There are many poignant lines in Incident at Vichy, and they’re divided between several characters, each sharing the heavy weight of history as it unfolds in front of them. Their regional accents also add to the feeling of mass persecution: that it wasn’t just locals under threat, but people from all over Europe, from all walks of life (albeit with Irish and Scottish accents here). Debates about the Nazis being cultured or uncultured, and working class or upper class, bring the men no closer to understanding the logic of their captors.
With hindsight, we see how misguided the more hopeful characters are: those whose chances to escape Vichy France were squandered by their own optimism and humanity or, in the case of the artist Lebeau (an unforgettable Laurence Boothman), because his mother couldn’t bear to leave her brass bed behind. Obviously, there’s no bed seen here, but the small props – Lebeau’s sketchbook, the anonymous Gypsy’s dented saucepan, the young boy’s mother’s ring – tell their own stories. It’s good they’re kept to a minimum in this very stripped back production.

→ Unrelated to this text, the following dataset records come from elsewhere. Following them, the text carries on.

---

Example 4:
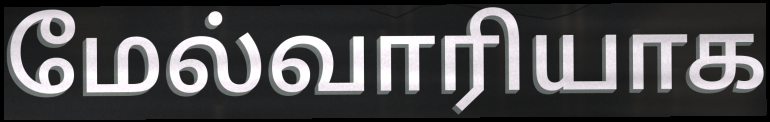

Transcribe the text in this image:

மேல்வாரியாக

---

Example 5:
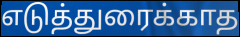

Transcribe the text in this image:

எடுத்துரைக்காத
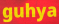
guhya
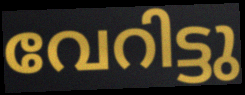
വേറിട്ടു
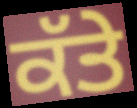
ਕੱਤੇ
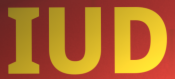
IUD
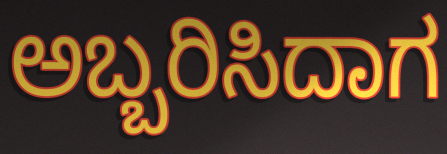
ಅಬ್ಬರಿಸಿದಾಗ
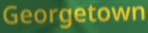
Georgetown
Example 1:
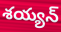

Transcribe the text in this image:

శయ్యన్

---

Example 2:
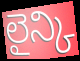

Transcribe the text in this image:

లైన్కి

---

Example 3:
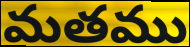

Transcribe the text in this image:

మతము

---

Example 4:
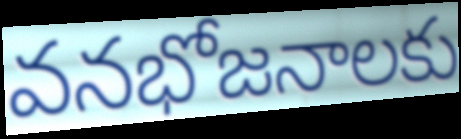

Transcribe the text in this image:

వనభోజనాలకు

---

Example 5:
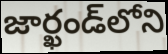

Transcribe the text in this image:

జార్ఖండ్‌లోని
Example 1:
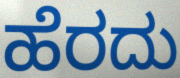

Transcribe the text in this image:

ಹೆರದು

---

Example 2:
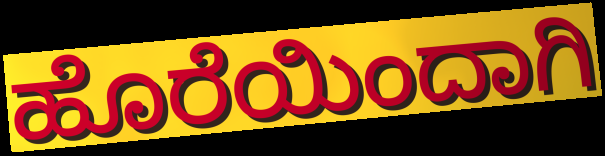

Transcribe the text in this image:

ಹೊರೆಯಿಂದಾಗಿ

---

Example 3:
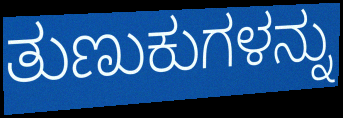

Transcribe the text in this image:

ತುಣುಕುಗಳನ್ನು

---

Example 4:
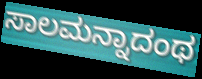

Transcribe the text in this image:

ಸಾಲಮನ್ನಾದಂಥ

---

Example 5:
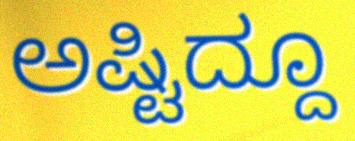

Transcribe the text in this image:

ಅಷ್ಟಿದ್ದೂ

Today we use Jewish relics and possessions as identity markers of Holocaust victims; the terrifying piles of shoes and tangles of glasses and crutches at Auschwitz-Birkenau. The possessions they couldn’t take with them, like a bed or a wardrobe, would be grabbed by Nazis or, unfortunately, opportunistic locals.
Though Incident at Vichy doesn’t explore this part of the Holocaust, it does demonstrate the chasm opening up between Jews and non-Jews, whose possessions and positions won’t save them; the Jewish waiter, quite prim and proper until the very end, is an obvious example, as are the Austrian musicians mentioned by the Prince (a perfectly understated Edward Killingback). As the Major says spitefully at one point, ‘There’ll never be individuals again.’

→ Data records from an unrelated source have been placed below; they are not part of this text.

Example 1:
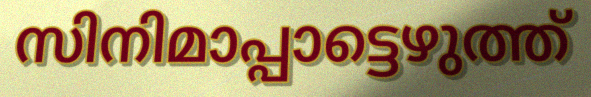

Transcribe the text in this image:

സിനിമാപ്പാട്ടെഴുത്ത്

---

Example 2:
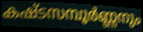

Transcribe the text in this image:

കഷ്ടസമ്പൂർണ്ണനും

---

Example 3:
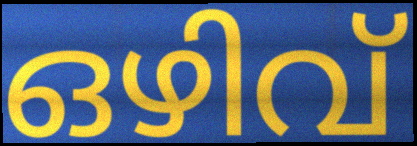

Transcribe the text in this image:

The play also dwells on history’s many other examples of persecution and mass murder. Miller demonstrates no culture is innocent of crimes against other national or racial groups: the Americans against First Nations and African Americans; the British against every country it colonised; the Australians against the Aborigines. It’s uncomfortable but necessary viewing, especially when Leduc, the doctor, points out that ‘Even the Jews have their Jews’. Despite these historical references and the potential to feel lectured, this is all neatly interwoven into the dialogue.
A non-naturalistic stage set-up is brave for such a specific play: the white bench and white walls isn’t much to work with, especially as the director notes all professional productions of Incident at Vichy have been naturalistic up until now. But the sparseness possibly lends itself to the situation, where each man arrives not knowing why he is there, or what will happen in the next room. That feeling of limbo is captured by the nothingness of the space, and it makes the Nazi uniforms stand out all the more.

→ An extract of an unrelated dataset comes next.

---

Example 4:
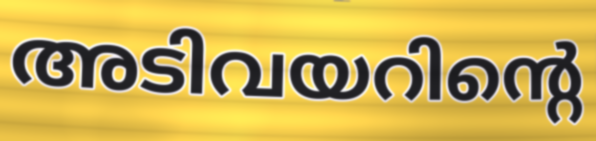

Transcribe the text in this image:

അടിവയറിന്റെ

There’s a little overzealous voice projection during altercations (in a small space, it would be good to control the volume a bit more), and I spotted a few unintentionally painful stage exits; some actors were probably bruised by clipping the walls as they left for ‘inspection’. These issues could be remedied in a bigger venue, but the confined space does lend itself to the play setting. A makeshift prison cell isn’t supposed to be roomy.
The costumes are well thought-out, down to small details like the paint splatters on Lebeau’s shoes, though I was confused by Prince von Berg’s blazer – I mistook him for a hotel concierge at first. Maybe I just don’t spend enough time with royalty.
This play has garnered positive reviews, and with good reason. It’s typically bold Miller fodder, but packs more of a punch (and a blessedly shorter running time) than The Crucible. Incident at Vichy is an emotive history lesson and a real coup for the Finborough Theatre.
Visiting Notes: Incident at Vichy runs at the Finborough Theatre, Finborough Road, London, until 22nd April 2017; check the website for times and availability. Tickets are £16-18.